HB 327
by Rep. Dee
Richard would eliminate 10 percent of all funding to contracts. Treasurer John
Kennedy, as he had in the House, argued to the Senate Finance Committee that
with so many of them out there that surely some weren’t really needed, and gave
examples of some that seemed superfluous. He said some of them had been subject
to line-item vetoes but then had been wangled out of the executive branch.
Commissioner
of Administration Paul Rainwater testified that the total dollar amount of
contracts from state government had been reduced by over a quarter since Gov. Bobby
Jindal took office. He said an arbitrary cut of 10 percent would cause
problems especially for larger contracts. He noted that contractual agreements
with the federal government also constrained cuts of this nature. And, he said
the Administration was sensitive to the issue of end runs. He pointed out that
queries were handled all of the time about them.
A
couple of senators then peppered Kennedy with defenses of some of the contract
titles and amounts he had read out. Kennedy said they weren’t bogus, put
perhaps should not be priorities. Sen.
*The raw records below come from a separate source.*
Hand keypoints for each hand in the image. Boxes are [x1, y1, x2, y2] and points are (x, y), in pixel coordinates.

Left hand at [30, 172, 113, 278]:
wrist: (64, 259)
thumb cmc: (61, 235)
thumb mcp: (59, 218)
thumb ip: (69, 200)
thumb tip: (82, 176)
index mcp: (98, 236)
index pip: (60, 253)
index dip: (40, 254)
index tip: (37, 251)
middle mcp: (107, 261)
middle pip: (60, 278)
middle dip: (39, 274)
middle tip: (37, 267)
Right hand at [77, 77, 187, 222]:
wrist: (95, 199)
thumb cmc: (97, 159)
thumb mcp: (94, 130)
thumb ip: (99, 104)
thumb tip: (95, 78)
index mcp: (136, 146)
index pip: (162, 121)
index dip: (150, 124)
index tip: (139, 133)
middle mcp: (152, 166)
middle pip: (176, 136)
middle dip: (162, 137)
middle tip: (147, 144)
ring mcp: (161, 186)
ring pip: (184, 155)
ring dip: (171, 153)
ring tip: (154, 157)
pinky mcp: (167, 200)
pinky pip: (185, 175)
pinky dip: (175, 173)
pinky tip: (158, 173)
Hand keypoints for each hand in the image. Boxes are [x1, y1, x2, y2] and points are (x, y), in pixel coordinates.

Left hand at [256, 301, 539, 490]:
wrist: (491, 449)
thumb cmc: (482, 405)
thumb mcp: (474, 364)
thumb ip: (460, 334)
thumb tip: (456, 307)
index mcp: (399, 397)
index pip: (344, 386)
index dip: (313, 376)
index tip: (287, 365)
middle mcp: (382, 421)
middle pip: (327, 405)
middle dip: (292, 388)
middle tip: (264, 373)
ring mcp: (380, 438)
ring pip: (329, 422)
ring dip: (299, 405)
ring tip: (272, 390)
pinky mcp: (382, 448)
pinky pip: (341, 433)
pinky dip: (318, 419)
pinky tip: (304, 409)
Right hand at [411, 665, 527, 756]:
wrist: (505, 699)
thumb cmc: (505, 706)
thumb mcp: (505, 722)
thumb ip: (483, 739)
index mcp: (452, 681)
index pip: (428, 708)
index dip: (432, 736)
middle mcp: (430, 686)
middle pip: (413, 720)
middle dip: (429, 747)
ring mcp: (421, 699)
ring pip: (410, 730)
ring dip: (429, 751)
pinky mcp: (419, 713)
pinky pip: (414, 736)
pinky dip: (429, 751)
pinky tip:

Edwin
Murray said he thought the better approach was to vet by contract by the
Joint Legislative Committee on the Budget, as Kennedy had suggested be done on
a case-by-case basis.
Sen.
Dan Claitor wanted to know if the
review procedures in the bill were anything new. The answer was not really,
that most of it was in law of civil service rules, and the rest was practice.
Sen.
Norby Chabert asked to amend the
bill to exclude the Department of State. Without objection, the amendment was
approved.
Kennedy
closed by reading letters that asserted contracting was more expensive often
than doing it by government. Richard said it would not apply to local
governments.
Sen.
Greg Tarver motioned to defer, and
without objection it was.
DID
YOU KNOW?
HB 328
by Richard would reduce state employees by 5,000 over three years. Kennedy said
this could be done by attrition, and said this was possible because managerial span
of control was too small. He said there had been just a one percent reduction
over six years in total (not full-time equivalent) positions, and that
compensation costs actually had gone up $650 million more, because of benefits,
overtime and other forms of additional forms of compensation, and adding new
employees. Again, too many managers and not enough employees he saw as the
culprit.
Rainwater
said in fact the full-time equivalent positions over the past three years had
been twice the total size of the total positions over the six year period. He
said the more “strategic” approach of the administration was working.
Chairman
Jack Donahue said previous legislation
had made as a goal the reduction of positions by 5 percent, and to his mind it
seemed departments were carrying it out.
Tarver
then moved to defer. With no objection, it was deferred.
DID
YOU KNOW?
HB
1092 by Rep. Jim
Fannin would make the reception of an income tax refund, rather than only by
debit card, could occur by other means. He said he wished an amendment could be
added, which creates a sunset provision for three years to compare methods.
This way, he could see whether the superior cost savings from the card was worth
it, compared to other methods. It was offered and added without objection.
With
that, the bill was moved as amended without objection.
QUOTE
OF THE DAY
We’re
talking about warm bodies – although I’m in the business of cold bodies ….
Tarver,
whose family is in the mortuary business.